Each line below that contains "having" should be counted. Give only the total.

**** Information supplied ****

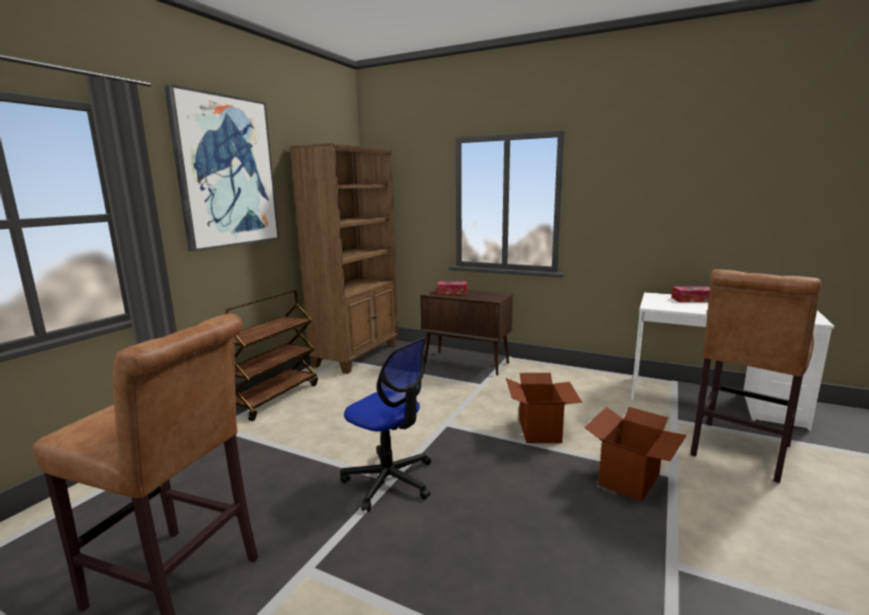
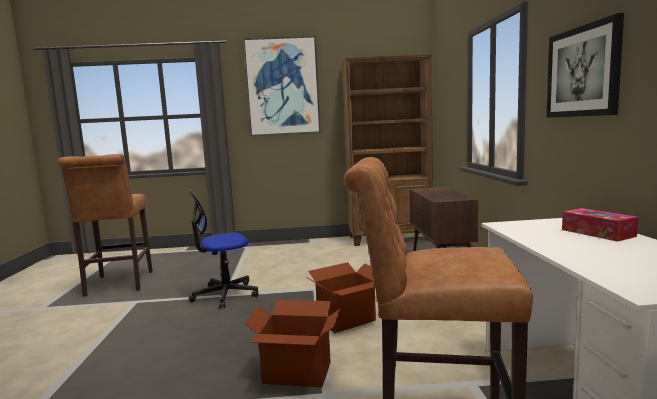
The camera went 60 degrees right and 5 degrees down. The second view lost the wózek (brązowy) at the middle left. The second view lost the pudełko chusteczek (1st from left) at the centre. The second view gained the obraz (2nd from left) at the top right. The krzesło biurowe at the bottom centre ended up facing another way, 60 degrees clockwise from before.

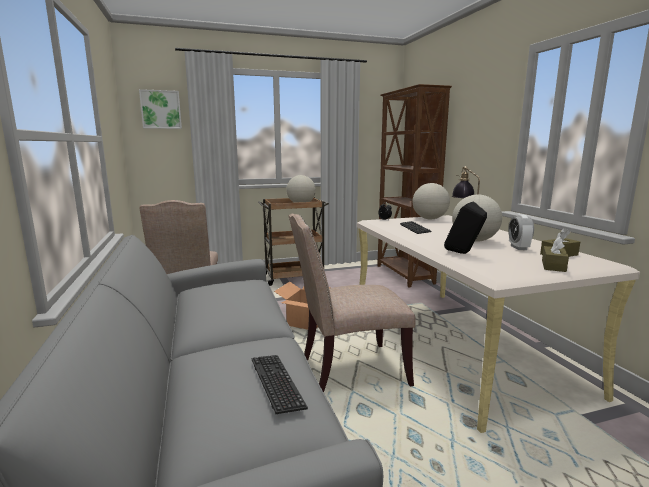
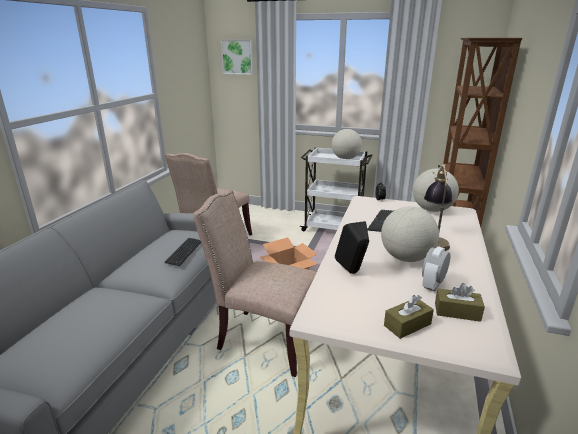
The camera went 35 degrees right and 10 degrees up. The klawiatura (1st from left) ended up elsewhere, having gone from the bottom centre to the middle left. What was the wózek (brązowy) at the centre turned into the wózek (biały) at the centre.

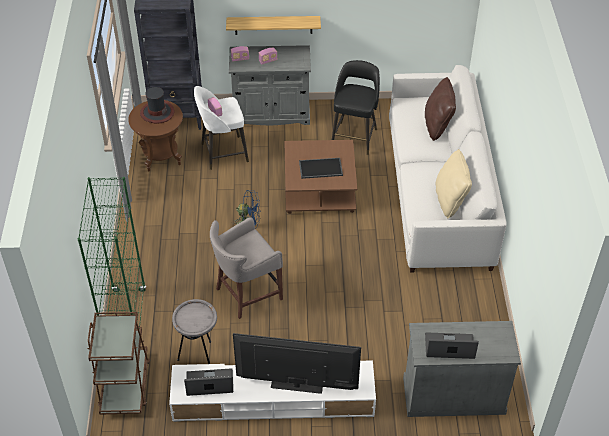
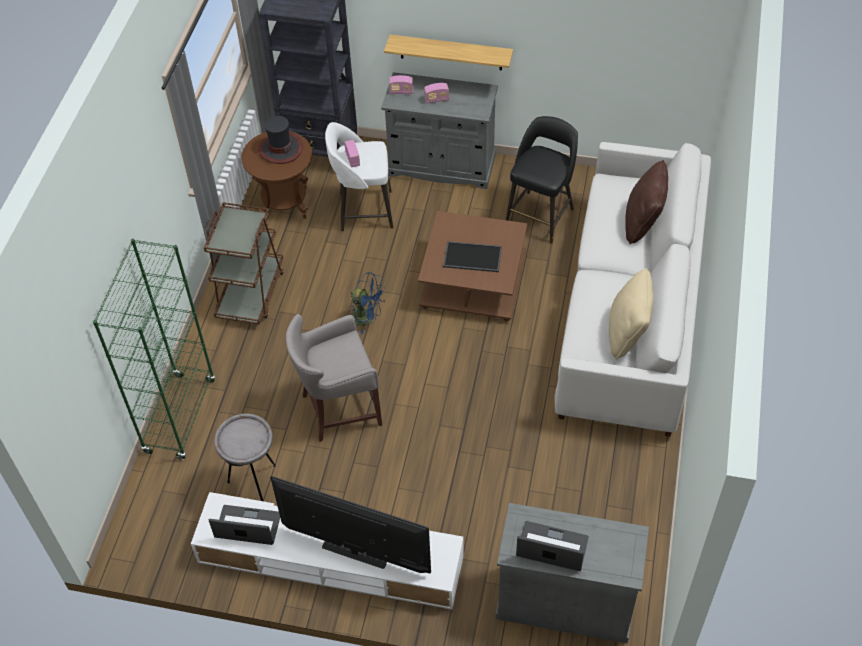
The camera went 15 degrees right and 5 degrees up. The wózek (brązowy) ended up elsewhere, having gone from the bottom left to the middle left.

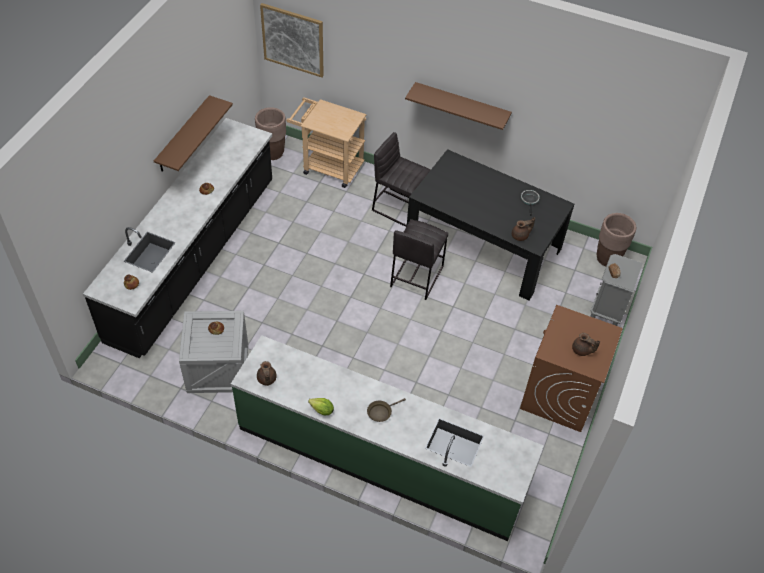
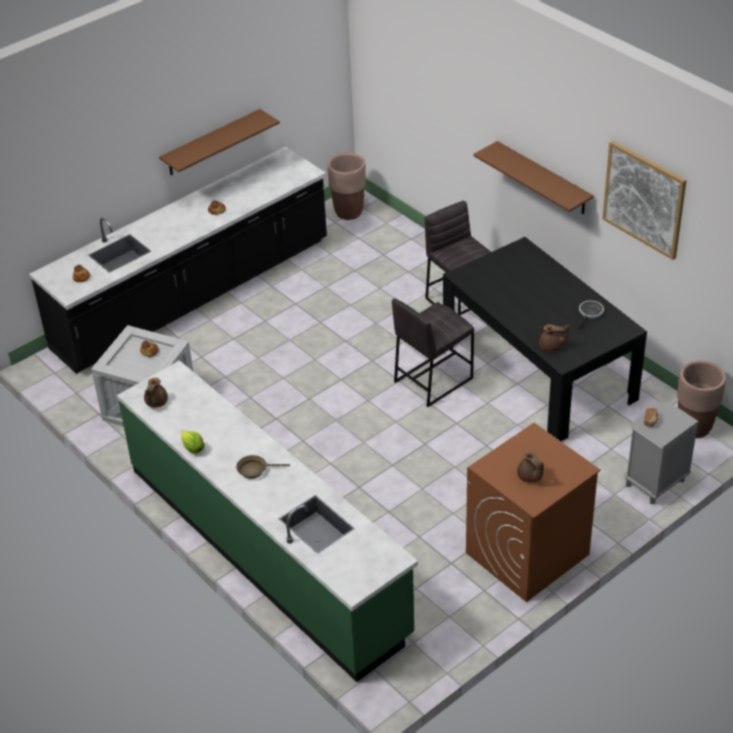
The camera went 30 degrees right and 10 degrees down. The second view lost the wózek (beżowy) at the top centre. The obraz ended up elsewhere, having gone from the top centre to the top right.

****

Solution for this problem: 3